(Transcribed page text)
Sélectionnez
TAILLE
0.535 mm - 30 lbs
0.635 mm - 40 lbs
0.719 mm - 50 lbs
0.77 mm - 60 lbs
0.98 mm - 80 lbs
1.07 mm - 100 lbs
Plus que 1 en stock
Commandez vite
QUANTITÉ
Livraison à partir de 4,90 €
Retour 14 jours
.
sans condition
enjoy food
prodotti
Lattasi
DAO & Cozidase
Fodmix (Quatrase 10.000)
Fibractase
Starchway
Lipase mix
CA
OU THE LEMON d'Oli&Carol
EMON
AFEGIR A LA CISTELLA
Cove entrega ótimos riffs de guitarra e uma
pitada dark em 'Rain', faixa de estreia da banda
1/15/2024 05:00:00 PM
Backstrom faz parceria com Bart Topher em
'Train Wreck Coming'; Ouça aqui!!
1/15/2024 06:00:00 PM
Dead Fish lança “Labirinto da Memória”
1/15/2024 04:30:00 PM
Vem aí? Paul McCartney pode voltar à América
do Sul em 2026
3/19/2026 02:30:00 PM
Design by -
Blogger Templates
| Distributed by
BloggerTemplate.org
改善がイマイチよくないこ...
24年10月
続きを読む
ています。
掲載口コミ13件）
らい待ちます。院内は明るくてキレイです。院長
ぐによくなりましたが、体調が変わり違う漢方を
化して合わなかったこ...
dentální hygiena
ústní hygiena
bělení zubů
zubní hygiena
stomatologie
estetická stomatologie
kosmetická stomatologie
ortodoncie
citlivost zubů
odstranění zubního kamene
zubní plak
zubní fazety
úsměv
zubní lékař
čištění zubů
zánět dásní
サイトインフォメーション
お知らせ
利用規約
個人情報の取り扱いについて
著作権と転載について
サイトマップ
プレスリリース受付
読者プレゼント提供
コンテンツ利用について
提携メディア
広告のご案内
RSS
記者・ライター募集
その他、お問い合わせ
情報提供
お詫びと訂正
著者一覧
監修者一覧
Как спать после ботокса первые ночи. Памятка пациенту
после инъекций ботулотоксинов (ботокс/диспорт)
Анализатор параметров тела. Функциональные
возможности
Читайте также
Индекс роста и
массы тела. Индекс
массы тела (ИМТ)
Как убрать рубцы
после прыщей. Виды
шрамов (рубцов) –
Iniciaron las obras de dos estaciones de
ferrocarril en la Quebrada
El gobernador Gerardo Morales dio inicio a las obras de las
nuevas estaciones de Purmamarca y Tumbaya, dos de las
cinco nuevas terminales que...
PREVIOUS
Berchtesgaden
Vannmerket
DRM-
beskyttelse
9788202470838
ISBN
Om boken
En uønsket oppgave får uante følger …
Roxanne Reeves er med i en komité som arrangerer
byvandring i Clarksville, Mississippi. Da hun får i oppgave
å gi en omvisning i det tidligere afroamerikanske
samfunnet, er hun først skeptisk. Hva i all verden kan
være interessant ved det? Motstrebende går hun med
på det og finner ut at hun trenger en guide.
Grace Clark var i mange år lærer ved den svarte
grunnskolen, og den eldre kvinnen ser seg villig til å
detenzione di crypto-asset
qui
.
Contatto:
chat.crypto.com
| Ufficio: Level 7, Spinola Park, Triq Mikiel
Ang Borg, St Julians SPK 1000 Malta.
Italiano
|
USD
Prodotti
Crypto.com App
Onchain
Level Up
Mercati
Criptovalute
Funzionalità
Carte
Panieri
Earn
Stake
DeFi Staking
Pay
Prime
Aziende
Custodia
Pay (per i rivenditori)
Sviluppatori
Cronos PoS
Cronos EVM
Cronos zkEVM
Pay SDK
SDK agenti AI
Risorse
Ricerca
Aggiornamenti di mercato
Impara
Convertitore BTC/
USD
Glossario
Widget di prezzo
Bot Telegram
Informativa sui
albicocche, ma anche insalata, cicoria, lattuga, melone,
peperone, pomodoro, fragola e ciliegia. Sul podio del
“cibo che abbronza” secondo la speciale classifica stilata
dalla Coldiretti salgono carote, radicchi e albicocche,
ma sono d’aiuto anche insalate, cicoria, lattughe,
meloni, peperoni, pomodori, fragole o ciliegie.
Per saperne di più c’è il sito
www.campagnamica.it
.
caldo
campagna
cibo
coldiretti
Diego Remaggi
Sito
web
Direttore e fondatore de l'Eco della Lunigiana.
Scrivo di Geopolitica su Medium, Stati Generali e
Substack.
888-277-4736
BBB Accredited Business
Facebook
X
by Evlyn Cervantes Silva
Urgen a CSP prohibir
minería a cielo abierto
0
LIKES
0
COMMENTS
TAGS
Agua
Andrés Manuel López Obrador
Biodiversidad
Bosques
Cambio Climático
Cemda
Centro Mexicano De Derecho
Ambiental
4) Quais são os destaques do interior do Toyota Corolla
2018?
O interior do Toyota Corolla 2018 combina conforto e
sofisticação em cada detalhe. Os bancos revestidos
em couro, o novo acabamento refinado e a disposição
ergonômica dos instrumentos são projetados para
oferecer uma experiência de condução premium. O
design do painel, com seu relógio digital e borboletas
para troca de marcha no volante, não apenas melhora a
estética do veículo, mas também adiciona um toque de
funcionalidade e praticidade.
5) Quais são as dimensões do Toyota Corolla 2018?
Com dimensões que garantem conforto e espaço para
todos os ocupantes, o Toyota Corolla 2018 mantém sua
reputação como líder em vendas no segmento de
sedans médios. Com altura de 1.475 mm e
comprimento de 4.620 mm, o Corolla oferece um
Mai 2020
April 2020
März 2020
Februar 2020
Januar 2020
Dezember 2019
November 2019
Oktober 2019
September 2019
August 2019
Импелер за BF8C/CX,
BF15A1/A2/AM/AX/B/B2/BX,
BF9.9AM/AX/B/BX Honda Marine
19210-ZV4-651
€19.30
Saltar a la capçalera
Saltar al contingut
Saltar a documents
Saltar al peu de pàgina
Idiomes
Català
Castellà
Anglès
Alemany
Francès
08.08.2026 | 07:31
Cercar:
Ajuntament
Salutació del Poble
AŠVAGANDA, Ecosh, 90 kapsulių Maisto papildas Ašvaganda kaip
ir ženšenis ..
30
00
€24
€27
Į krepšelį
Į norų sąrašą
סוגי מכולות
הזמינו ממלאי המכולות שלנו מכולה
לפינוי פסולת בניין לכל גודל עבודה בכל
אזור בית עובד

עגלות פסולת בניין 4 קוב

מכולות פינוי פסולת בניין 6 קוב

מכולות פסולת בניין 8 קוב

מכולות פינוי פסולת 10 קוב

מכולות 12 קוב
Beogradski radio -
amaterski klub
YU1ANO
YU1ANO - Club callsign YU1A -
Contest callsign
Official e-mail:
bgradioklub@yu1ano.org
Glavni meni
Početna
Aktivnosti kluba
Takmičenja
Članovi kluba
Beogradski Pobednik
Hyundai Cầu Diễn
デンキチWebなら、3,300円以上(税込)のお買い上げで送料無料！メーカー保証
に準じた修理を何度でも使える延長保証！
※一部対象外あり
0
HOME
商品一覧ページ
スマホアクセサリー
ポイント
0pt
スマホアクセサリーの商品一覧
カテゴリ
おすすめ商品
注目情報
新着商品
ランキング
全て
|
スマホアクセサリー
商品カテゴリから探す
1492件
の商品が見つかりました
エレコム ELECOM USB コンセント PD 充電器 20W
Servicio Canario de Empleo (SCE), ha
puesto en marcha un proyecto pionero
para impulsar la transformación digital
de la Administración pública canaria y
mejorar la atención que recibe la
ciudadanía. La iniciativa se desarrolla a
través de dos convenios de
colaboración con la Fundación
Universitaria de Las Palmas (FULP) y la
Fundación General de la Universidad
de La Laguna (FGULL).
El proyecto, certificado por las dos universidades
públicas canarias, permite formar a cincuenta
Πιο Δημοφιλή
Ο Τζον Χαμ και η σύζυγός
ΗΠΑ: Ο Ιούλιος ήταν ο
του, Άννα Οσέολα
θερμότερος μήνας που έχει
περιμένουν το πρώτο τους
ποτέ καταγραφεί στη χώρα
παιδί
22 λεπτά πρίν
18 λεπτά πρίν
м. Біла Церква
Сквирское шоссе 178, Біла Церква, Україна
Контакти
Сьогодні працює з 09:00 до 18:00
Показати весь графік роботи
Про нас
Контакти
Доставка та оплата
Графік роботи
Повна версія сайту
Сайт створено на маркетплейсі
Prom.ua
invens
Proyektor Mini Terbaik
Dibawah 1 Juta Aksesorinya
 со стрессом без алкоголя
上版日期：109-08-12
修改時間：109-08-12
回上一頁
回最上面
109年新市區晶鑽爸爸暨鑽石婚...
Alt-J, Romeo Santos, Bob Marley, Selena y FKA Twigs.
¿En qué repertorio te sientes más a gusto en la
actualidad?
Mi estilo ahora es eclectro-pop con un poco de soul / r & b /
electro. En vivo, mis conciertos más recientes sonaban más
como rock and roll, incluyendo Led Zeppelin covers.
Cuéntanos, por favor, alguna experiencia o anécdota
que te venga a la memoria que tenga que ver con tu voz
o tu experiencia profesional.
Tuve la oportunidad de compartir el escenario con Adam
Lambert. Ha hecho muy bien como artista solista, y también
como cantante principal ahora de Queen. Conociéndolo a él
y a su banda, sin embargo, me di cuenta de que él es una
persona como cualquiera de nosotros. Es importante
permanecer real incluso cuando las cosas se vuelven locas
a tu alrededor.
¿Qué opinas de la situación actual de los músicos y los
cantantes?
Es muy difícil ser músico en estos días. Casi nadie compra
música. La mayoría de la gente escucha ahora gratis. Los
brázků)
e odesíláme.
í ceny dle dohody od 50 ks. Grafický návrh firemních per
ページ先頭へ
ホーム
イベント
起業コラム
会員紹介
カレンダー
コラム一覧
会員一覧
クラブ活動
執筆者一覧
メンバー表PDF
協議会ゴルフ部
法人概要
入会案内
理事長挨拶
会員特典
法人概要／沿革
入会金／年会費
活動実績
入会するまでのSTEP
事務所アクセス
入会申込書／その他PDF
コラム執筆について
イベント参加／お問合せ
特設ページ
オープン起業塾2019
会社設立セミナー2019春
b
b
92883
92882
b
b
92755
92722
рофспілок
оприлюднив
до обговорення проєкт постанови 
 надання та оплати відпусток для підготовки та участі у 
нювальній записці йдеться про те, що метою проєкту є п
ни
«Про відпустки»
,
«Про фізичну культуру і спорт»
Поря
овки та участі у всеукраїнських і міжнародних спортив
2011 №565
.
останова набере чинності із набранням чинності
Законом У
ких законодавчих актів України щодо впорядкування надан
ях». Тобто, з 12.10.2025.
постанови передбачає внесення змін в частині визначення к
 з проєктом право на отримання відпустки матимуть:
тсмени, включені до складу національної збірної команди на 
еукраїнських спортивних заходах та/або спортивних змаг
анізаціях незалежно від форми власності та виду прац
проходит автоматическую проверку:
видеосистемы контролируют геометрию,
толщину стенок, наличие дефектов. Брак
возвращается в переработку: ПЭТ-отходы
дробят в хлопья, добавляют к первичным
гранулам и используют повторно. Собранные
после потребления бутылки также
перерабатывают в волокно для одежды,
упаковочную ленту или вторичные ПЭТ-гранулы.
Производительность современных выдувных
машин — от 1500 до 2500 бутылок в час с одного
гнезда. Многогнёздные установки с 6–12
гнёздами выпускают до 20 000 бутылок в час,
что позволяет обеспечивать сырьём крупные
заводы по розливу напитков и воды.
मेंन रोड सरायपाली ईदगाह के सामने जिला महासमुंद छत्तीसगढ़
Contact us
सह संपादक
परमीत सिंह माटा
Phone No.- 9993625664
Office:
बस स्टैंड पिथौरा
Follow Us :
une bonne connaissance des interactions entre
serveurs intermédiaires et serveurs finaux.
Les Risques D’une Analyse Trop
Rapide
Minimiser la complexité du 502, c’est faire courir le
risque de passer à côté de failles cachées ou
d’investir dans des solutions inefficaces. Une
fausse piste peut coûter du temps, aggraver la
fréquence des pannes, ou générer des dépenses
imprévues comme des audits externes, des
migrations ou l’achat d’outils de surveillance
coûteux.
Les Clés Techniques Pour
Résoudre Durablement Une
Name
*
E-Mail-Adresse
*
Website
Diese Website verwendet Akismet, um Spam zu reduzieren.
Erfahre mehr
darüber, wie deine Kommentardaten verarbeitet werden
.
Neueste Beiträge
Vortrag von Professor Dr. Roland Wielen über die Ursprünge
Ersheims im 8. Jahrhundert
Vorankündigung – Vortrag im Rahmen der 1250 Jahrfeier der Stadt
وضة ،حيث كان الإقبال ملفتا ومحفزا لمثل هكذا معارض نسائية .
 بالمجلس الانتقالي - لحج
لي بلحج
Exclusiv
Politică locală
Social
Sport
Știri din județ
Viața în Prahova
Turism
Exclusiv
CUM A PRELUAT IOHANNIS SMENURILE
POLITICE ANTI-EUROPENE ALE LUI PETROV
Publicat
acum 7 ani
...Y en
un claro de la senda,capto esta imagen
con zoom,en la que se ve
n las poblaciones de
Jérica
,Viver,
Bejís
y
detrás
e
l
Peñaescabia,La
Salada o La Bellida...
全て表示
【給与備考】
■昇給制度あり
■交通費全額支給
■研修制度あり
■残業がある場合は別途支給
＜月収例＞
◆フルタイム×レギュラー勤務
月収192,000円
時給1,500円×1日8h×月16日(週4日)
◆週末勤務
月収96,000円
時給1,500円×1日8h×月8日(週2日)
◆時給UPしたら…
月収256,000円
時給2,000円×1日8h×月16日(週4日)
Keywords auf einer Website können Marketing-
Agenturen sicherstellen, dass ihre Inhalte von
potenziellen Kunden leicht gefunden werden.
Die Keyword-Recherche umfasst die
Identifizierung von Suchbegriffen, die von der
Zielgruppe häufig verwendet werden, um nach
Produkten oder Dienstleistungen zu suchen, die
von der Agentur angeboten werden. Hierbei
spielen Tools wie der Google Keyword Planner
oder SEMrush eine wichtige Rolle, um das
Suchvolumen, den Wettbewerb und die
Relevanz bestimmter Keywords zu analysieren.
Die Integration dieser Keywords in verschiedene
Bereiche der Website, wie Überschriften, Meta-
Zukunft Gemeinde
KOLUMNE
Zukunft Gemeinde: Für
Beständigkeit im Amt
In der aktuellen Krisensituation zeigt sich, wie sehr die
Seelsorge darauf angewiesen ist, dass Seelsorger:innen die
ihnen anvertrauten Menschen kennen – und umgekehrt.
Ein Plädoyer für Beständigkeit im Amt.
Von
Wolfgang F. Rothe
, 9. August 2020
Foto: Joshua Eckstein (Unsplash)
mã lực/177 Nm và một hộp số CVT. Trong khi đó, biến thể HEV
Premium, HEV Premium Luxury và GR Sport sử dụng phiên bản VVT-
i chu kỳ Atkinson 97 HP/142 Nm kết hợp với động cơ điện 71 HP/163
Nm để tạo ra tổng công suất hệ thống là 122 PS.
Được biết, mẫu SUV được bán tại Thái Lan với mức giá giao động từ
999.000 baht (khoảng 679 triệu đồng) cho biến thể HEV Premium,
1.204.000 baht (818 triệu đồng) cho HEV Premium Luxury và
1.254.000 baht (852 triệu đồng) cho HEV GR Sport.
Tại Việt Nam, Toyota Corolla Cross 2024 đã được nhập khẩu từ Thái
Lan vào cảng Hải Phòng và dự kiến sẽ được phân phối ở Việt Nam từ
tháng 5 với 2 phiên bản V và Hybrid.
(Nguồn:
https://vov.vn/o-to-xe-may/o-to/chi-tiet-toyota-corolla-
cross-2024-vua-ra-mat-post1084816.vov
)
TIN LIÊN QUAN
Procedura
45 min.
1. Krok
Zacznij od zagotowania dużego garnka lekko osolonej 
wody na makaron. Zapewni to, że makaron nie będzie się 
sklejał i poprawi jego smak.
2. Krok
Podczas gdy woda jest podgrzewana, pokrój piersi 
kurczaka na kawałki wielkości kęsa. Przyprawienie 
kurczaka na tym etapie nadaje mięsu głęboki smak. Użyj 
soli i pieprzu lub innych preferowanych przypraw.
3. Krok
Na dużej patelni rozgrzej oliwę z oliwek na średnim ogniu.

** What the exercise asks **
Print the records word for word, from their first line up to and including the line with "beskyttelse".

** Solution to this task **
Sélectionnez
TAILLE
0.535 mm - 30 lbs
0.635 mm - 40 lbs
0.719 mm - 50 lbs
0.77 mm - 60 lbs
0.98 mm - 80 lbs
1.07 mm - 100 lbs
Plus que 1 en stock
Commandez vite
QUANTITÉ
Livraison à partir de 4,90 €
Retour 14 jours
.
sans condition
enjoy food
prodotti
Lattasi
DAO & Cozidase
Fodmix (Quatrase 10.000)
Fibractase
Starchway
Lipase mix
CA
OU THE LEMON d'Oli&Carol
EMON
AFEGIR A LA CISTELLA
Cove entrega ótimos riffs de guitarra e uma
pitada dark em 'Rain', faixa de estreia da banda
1/15/2024 05:00:00 PM
Backstrom faz parceria com Bart Topher em
'Train Wreck Coming'; Ouça aqui!!
1/15/2024 06:00:00 PM
Dead Fish lança “Labirinto da Memória”
1/15/2024 04:30:00 PM
Vem aí? Paul McCartney pode voltar à América
do Sul em 2026
3/19/2026 02:30:00 PM
Design by -
Blogger Templates
| Distributed by
BloggerTemplate.org
改善がイマイチよくないこ...
24年10月
続きを読む
ています。
掲載口コミ13件）
らい待ちます。院内は明るくてキレイです。院長
ぐによくなりましたが、体調が変わり違う漢方を
化して合わなかったこ...
dentální hygiena
ústní hygiena
bělení zubů
zubní hygiena
stomatologie
estetická stomatologie
kosmetická stomatologie
ortodoncie
citlivost zubů
odstranění zubního kamene
zubní plak
zubní fazety
úsměv
zubní lékař
čištění zubů
zánět dásní
サイトインフォメーション
お知らせ
利用規約
個人情報の取り扱いについて
著作権と転載について
サイトマップ
プレスリリース受付
読者プレゼント提供
コンテンツ利用について
提携メディア
広告のご案内
RSS
記者・ライター募集
その他、お問い合わせ
情報提供
お詫びと訂正
著者一覧
監修者一覧
Как спать после ботокса первые ночи. Памятка пациенту
после инъекций ботулотоксинов (ботокс/диспорт)
Анализатор параметров тела. Функциональные
возможности
Читайте также
Индекс роста и
массы тела. Индекс
массы тела (ИМТ)
Как убрать рубцы
после прыщей. Виды
шрамов (рубцов) –
Iniciaron las obras de dos estaciones de
ferrocarril en la Quebrada
El gobernador Gerardo Morales dio inicio a las obras de las
nuevas estaciones de Purmamarca y Tumbaya, dos de las
cinco nuevas terminales que...
PREVIOUS
Berchtesgaden
Vannmerket
DRM-
beskyttelse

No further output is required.